┌────────

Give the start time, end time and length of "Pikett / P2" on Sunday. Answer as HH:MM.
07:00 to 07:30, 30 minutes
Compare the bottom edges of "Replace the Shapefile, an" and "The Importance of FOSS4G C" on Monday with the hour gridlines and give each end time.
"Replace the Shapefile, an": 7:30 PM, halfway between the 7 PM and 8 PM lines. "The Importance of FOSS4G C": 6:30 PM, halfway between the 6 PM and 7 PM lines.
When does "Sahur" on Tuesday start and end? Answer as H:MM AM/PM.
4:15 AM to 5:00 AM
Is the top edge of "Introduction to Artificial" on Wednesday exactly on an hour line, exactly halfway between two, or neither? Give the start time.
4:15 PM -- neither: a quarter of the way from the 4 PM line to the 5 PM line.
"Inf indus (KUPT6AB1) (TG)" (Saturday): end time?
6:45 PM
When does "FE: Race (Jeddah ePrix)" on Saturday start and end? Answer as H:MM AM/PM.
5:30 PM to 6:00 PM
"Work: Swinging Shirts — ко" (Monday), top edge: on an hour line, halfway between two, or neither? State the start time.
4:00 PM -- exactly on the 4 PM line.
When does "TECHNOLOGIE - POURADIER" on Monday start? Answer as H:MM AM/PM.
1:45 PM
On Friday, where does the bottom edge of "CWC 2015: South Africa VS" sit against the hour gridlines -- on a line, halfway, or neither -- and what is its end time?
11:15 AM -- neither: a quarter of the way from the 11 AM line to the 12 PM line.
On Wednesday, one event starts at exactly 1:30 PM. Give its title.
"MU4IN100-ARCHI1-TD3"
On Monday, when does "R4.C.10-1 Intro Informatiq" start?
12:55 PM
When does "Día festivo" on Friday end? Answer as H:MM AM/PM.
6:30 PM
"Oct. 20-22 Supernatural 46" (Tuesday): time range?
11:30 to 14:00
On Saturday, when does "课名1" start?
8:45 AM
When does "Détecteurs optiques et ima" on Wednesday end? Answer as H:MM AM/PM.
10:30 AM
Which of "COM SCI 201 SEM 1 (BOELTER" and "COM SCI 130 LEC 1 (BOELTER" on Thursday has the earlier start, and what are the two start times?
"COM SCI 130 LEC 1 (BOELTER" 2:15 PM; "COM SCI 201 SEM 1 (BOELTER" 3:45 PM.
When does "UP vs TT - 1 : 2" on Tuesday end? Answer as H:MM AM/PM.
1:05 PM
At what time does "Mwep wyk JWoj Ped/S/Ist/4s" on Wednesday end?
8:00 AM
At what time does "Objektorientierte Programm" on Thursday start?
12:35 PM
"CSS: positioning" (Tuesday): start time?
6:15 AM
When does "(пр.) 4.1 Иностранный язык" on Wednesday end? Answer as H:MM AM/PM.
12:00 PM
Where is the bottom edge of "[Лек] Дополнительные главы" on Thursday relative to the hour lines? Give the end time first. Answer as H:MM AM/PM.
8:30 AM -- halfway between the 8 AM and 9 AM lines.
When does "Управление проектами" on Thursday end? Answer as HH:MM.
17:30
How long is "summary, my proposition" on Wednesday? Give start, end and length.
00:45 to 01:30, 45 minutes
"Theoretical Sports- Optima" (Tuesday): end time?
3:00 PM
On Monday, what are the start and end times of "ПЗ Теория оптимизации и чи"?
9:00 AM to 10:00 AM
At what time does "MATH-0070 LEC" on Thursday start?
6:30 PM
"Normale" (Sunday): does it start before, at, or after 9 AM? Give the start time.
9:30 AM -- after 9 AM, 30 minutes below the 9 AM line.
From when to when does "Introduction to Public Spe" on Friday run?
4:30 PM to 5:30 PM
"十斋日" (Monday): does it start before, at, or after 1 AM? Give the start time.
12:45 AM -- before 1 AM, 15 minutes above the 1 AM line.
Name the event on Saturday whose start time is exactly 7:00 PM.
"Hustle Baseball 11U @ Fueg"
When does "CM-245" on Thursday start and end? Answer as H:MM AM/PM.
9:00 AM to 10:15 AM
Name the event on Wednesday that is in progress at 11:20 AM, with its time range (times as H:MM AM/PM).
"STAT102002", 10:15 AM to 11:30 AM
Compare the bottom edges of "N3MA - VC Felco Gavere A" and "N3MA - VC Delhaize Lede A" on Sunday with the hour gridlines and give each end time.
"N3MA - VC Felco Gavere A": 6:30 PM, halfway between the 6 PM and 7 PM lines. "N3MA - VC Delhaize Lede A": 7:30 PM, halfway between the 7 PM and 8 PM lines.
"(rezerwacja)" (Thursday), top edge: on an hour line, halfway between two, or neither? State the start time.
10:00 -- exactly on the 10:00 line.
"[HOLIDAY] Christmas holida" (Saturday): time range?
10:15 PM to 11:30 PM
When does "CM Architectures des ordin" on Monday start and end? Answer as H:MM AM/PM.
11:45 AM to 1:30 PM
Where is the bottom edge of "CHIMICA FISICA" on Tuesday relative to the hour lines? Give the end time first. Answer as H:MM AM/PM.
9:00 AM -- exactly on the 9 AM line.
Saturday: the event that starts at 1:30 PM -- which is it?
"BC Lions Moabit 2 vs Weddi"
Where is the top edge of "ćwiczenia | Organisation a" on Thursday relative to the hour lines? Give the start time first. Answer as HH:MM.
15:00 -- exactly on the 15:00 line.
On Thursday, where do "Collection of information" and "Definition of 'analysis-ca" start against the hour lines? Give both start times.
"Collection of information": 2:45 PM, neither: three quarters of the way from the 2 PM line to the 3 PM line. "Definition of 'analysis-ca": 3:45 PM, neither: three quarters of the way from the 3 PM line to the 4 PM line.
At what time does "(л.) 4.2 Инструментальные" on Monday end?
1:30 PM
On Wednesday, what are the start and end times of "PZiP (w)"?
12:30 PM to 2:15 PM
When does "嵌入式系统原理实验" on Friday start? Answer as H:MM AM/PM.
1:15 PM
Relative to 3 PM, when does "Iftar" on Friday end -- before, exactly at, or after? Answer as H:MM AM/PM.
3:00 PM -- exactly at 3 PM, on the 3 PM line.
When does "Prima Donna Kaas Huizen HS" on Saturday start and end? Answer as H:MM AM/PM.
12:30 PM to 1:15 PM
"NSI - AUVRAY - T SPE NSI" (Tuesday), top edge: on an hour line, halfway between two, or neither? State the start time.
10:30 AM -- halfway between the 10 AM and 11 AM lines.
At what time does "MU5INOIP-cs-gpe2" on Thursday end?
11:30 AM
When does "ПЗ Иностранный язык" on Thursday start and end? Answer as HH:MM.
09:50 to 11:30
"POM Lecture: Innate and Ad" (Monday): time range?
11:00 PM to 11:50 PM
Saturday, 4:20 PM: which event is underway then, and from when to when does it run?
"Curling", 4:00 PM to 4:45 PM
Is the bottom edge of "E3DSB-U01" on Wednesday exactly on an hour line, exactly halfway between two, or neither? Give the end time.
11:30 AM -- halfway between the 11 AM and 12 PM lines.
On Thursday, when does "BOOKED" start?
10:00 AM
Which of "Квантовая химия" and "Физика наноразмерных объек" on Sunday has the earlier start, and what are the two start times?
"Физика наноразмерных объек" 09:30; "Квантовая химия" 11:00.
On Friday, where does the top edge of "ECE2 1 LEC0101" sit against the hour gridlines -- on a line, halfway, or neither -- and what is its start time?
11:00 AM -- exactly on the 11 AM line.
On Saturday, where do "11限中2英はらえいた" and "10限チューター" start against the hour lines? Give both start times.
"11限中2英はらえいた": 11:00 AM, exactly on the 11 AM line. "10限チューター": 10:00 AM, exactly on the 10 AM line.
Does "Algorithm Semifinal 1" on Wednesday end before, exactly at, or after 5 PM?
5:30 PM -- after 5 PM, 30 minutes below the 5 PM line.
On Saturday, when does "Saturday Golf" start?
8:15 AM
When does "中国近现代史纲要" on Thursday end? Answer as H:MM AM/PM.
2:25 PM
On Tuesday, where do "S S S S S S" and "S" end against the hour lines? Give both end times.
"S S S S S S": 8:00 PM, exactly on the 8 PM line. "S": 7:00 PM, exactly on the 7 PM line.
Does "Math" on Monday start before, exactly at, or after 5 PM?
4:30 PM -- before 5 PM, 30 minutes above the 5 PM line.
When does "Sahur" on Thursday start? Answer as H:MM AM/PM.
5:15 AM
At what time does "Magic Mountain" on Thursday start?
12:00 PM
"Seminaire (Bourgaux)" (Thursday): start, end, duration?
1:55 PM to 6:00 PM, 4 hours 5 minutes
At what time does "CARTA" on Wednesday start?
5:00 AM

└────────

● **Your objective**
Starting with the first line of the records and going on through the line with "07:00 to 07:30, 30 minutes", change "length" to "duration" and give those lines again with nothing else altered.

● **Response to this exercise**
Give the start time, end time and duration of "Pikett / P2" on Sunday. Answer as HH:MM.
07:00 to 07:30, 30 minutes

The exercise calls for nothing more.